When it comes to competitive table tennis, Dr Yaping Deng holds an impressive record: between 1988 and 1997, she won 18 world championships, and is now considered one of the greatest players in the history of the sport. Having won Gold in both singles and doubles tournaments at her first Olympic Games in 1992, she then repeated the achievement at the Atlanta Olympics in 1996. At the age of 24, she retired from professional sport, and was voted Chinese Sports Personality of the Century two years later.
But instead of remaining in China and basking in her fame, Yaping decided to embrace a new challenge and move to the UK to study. Today, having completed a Masters at Nottingham University and a PhD in Land Economy at the University of Cambridge, Yaping spends most of her time working with the Deng Yaping Sports Investment Fund, which she set in 2016 up to develop the sports industry in China.
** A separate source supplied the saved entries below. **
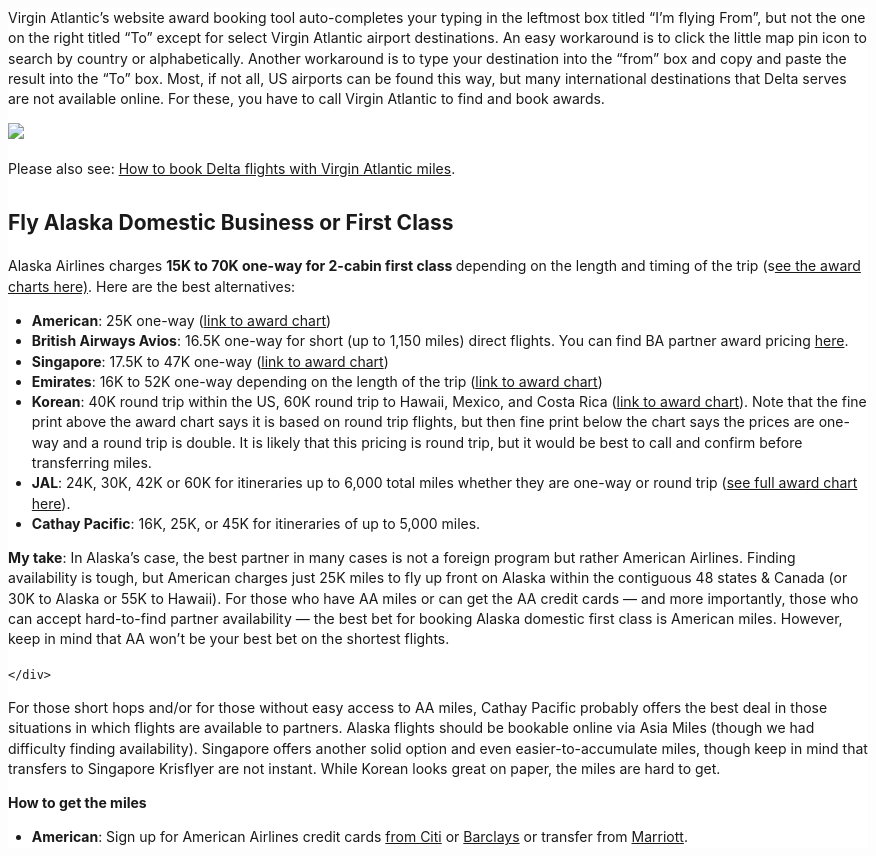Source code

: <p>Virgin Atlantic’s website award booking tool auto-completes your typing in the leftmost box titled “I’m flying From”, but not the one on the right titled “To” except for select Virgin Atlantic airport destinations.  An easy workaround is to click the little map pin icon to search by country or alphabetically.  Another workaround is to type your destination into the “from” box and copy and paste the result into the “To” box.  Most, if not all, US airports can be found this way, but many international destinations that Delta serves are not available online.  For these, you have to call Virgin Atlantic to find and book awards.</p>
<p><a href="https://frequentmiler.com/how-to-book-delta-flights-with-virgin-atlantic-miles/"><img src="https://frequentmiler.com/wp-content/uploads/2018/02/Virgin-Atlantic-Click-Map-Icon.png"></a></p>
<p>Please also see: <a href="https://frequentmiler.com/how-to-book-delta-flights-with-virgin-atlantic-miles/">How to book Delta flights with Virgin Atlantic miles</a>.</p>
<h2>Fly Alaska Domestic Business or First Class</h2>
<p>Alaska Airlines charges <strong>15</strong><strong>K to 70K one-way for 2-cabin first class </strong>depending on the length and timing of the trip (s<a href="https://www.alaskaair.com/content/mileage-plan/use-miles/award-charts">ee the award charts here)</a>.  Here are the best alternatives:</p>
<ul>
<li><strong>American</strong>: 25K one-way (<a href="https://www.aa.com/i18n/aadvantage-program/miles/redeem/award-travel/oneworld-and-other-airline-partner-award-chart.jsp">link to award chart</a>)</li>
<li><strong>British Airways Avios</strong>: 16.5K one-way for short (up to 1,150 miles) direct flights.  You can find BA partner award pricing <a href="https://frequentmiler.com/complete-guide-to-avios-british-airways-iberia-and-aer-lingus/#BA_Partner_Awards">here</a>.</li>
<li><strong>Singapore</strong>: 17.5K to 47K one-way (<a href="https://www.singaporeair.com/saar5/pdf/ppsclub_krisflyer/charts/AlaskaAirlines_AwdChart.pdf">link to award chart</a>)</li>
<li><strong>Emirates</strong>: 16K to 52K one-way depending on the length of the trip (<a href="https://www.emirates.com/us/english/skywards/about/partners/airlines/alaska-airlines.aspx">link to award chart</a>)</li>
<li><strong>Korean</strong>: 40K round trip within the US, 60K round trip to Hawaii, Mexico, and Costa Rica (<a href="https://www.koreanair.com/us/en/skypass/use-miles/partner-airlines/others-award/overview">link to award chart</a>). Note that the fine print above the award chart says it is based on round trip flights, but then fine print below the chart says the prices are one-way and a round trip is double. It is likely that this pricing is round trip, but it would be best to call and confirm before transferring miles.</li>
<li><strong>JAL</strong>: 24K, 30K, 42K or 60K for itineraries up to 6,000 total miles whether they are one-way or round trip (<a href="https://www.jal.co.jp/en/jalmile/use/partner_air/partner/as/">see full award chart here</a>).</li>
<li><strong>Cathay Pacific</strong>: 16K, 25K, or 45K for itineraries of up to 5,000 miles.</li>
</ul>
<p><strong>My take</strong>: In Alaska’s case, the best partner in many cases is not a foreign program but rather American Airlines. Finding availability is tough, but American charges just 25K miles to fly up front on Alaska within the contiguous 48 states &amp; Canada (or 30K to Alaska or 55K to Hawaii). For those who have AA miles or can get the AA credit cards — and more importantly, those who can accept hard-to-find partner availability — the best bet for booking Alaska domestic first class is American miles. However, keep in mind that AA won’t be your best bet on the shortest flights.</p>	
	<div>
		
	</div>
	
<p>For those short hops and/or for those without easy access to AA miles, Cathay Pacific probably offers the best deal in those situations in which flights are available to partners. Alaska flights should be bookable online via Asia Miles (though we had difficulty finding availability). Singapore offers another solid option and even easier-to-accumulate miles, though keep in mind that transfers to Singapore Krisflyer are not instant. While Korean looks great on paper, the miles are hard to get.</p>
<p><strong>How to get the miles</strong></p>
<ul>
<li><strong>American</strong>: Sign up for American Airlines credit cards <a href="https://frequentmiler.com/best-credit-card-sign-up-offers/#CitiAirlines">from Citi</a> or <a href="https://frequentmiler.com/best-credit-card-sign-up-offers/#Barclays">Barclays</a> or transfer from <a href="https://frequentmiler.com/spg-transfer-partners/">Marriott</a>.</li>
Just a few years earlier, she wasn’t able to recite all 26 letters of the English alphabet.
Herminia Ibarra, Charles Handy Professor of Organisational Behaviour, says Yaping is a “role model” for anyone wanting to make a career pivot – something that is becoming much more common but isn’t always easy to achieve.
Hermina Ibarra: Yaping, you’re an amazing athlete and one of the greatest table tennis players in the history of the sport. After your table tennis career, you didn’t do the usual thing and become a coach. You went on to become an academic. And you didn’t stop there. Can we kick off by you telling us a little bit about your sports career?
Yaping Deng: I started playing ping pong when I was five-years-old. My father was my coach and he was a national champion in China, so it was a family matter. I was quite short, so I had to stand on a wooden box to reach the table – but I gradually began to show some talent and was invited to play in the provincial team on a trial period. But, not long after that, the coach asked my father to take me home. I wasn’t told why, and I couldn’t understand it. I could beat most of the other players in the team. Later on, I found out from my father that the reason was my height.
They thought I’d be too short to play in the national team and have a future career in table tennis. But I continued to train with my father because I was determined to prove them wrong. The conditions were so bad: this was the 1980s in China. In winter, it was freezing with no heating, and in summer, I trained in 40-degree heat with no air conditioning. But I had a dream: I wanted to win a world championship. So, the poor conditions didn’t matter to me. I wanted to win.